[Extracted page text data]
+---+
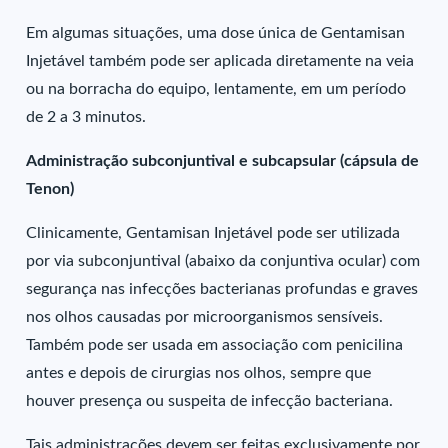
Em algumas situações, uma dose única de Gentamisan
Injetável também pode ser aplicada diretamente na veia
ou na borracha do equipo, lentamente, em um período
de 2 a 3 minutos.
Administração subconjuntival e subcapsular (cápsula de
Tenon)
Clinicamente, Gentamisan Injetável pode ser utilizada
por via subconjuntival (abaixo da conjuntiva ocular) com
segurança nas infecções bacterianas profundas e graves
nos olhos causadas por microorganismos sensíveis.
Também pode ser usada em associação com penicilina
antes e depois de cirurgias nos olhos, sempre que
houver presença ou suspeita de infecção bacteriana.
Tais administrações devem ser feitas exclusivamente por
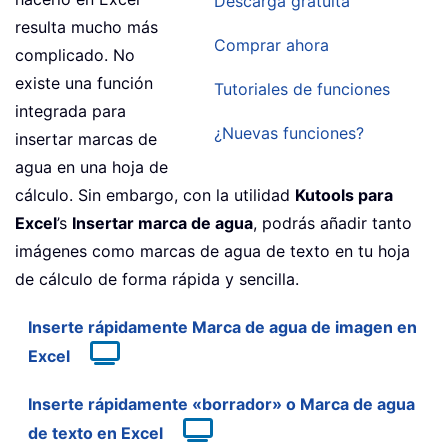
Descarga gratuita
resulta mucho más
Comprar ahora
complicado. No
existe una función
Tutoriales de funciones
integrada para
¿Nuevas funciones?
insertar marcas de
agua en una hoja de
cálculo. Sin embargo, con la utilidad
Kutools para
Excel
’s
Insertar marca de agua
, podrás añadir tanto
imágenes como marcas de agua de texto en tu hoja
de cálculo de forma rápida y sencilla.
Inserte rápidamente Marca de agua de imagen en
Excel
Inserte rápidamente «borrador» o Marca de agua
de texto en Excel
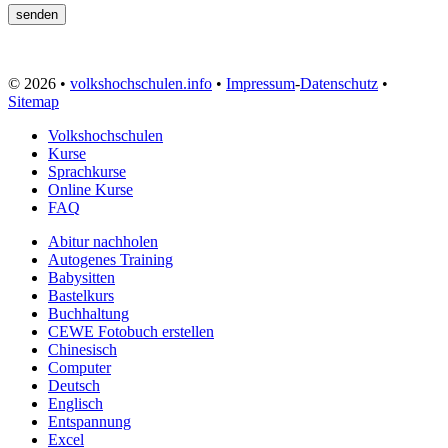
© 2026 •
volkshochschulen.info
•
Impressum
-
Datenschutz
•
Sitemap
Volkshochschulen
Kurse
Sprachkurse
Online Kurse
FAQ
Abitur nachholen
Autogenes Training
Babysitten
Bastelkurs
Buchhaltung
CEWE Fotobuch erstellen
Chinesisch
Computer
Deutsch
Englisch
Entspannung
Excel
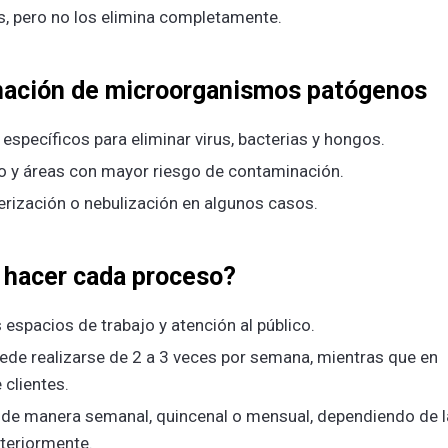
, pero no los elimina completamente.
inación de microorganismos patógenos
específicos para eliminar virus, bacterias y hongos.
to y áreas con mayor riesgo de contaminación.
erización o nebulización en algunos casos.
 hacer cada proceso?
 espacios de trabajo y atención al público.
ede realizarse de 2 a 3 veces por semana, mientras que en
 clientes.
de manera semanal, quincenal o mensual, dependiendo de l
teriormente.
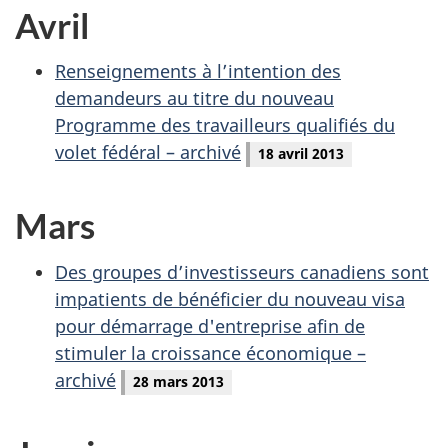
Avril
Renseignements à l’intention des
demandeurs au titre du nouveau
Programme des travailleurs qualifiés du
volet fédéral – archivé
18 avril 2013
Mars
Des groupes d’investisseurs canadiens sont
impatients de bénéficier du nouveau visa
pour démarrage d'entreprise afin de
stimuler la croissance économique –
archivé
28 mars 2013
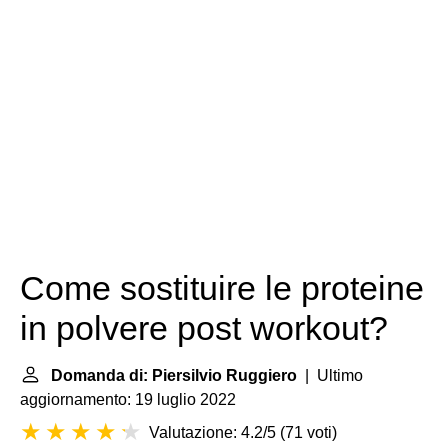
Come sostituire le proteine
in polvere post workout?
Domanda di: Piersilvio Ruggiero
| Ultimo
aggiornamento: 19 luglio 2022
Valutazione: 4.2/5
(
71 voti
)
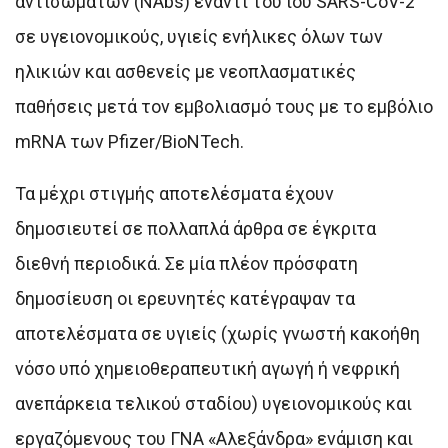
αντισωμάτων (NAbs) έναντι του ιού SARS-CoV-2
σε υγειονομικούς, υγιείς ενήλικες όλων των
ηλικιών και ασθενείς με νεοπλασματικές
παθήσεις μετά τον εμβολιασμό τους με το εμβόλιο
mRNA των Pfizer/BioNTech.
Τα μέχρι στιγμής αποτελέσματα έχουν
δημοσιευτεί σε πολλαπλά άρθρα σε έγκριτα
διεθνή περιοδικά. Σε μία πλέον πρόσφατη
δημοσίευση οι ερευνητές κατέγραψαν τα
αποτελέσματα σε υγιείς (χωρίς γνωστή κακοήθη
νόσο υπό χημειοθεραπευτική αγωγή ή νεφρική
ανεπάρκεια τελικού σταδίου) υγειονομικούς και
εργαζόμενους του ΓΝΑ «Αλεξάνδρα» ενάμιση και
+---+
In the records above, find each line that holds the word "υγιείς"; copy all such lines.

σε υγειονομικούς, υγιείς ενήλικες όλων των
αποτελέσματα σε υγιείς (χωρίς γνωστή κακοήθη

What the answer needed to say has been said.